### DIRECTIONS FOR THIS TASK
Using the entries that follow, state how many lines contain the word "mesečno". The response is that number and nothing more.

--- DATA TO PROCESS Enclosed Below ---

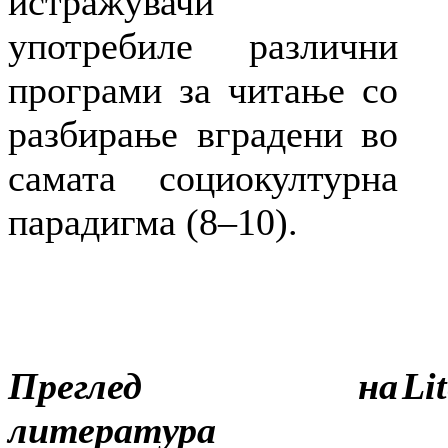
истражувачи
употребиле различни
програми за читање со
разбирање вградени во
самата социокултурна
парадигма (8–10).
Преглед на
Li
литература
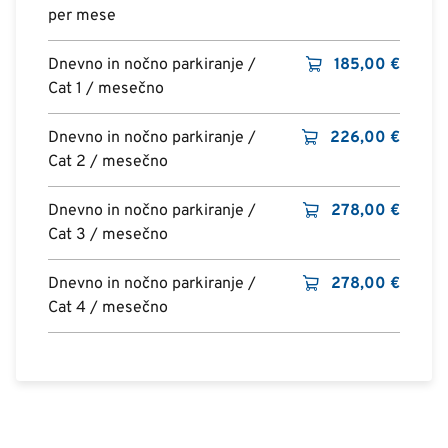
per mese
Dnevno in nočno parkiranje /
185,00
€
Cat 1 / mesečno
Dnevno in nočno parkiranje /
226,00
€
Cat 2 / mesečno
Dnevno in nočno parkiranje /
278,00
€
Cat 3 / mesečno
Dnevno in nočno parkiranje /
278,00
€
Cat 4 / mesečno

--- End of Enclosed DATA TO PROCESS ---

### RESPONSE TO THIS TASK
4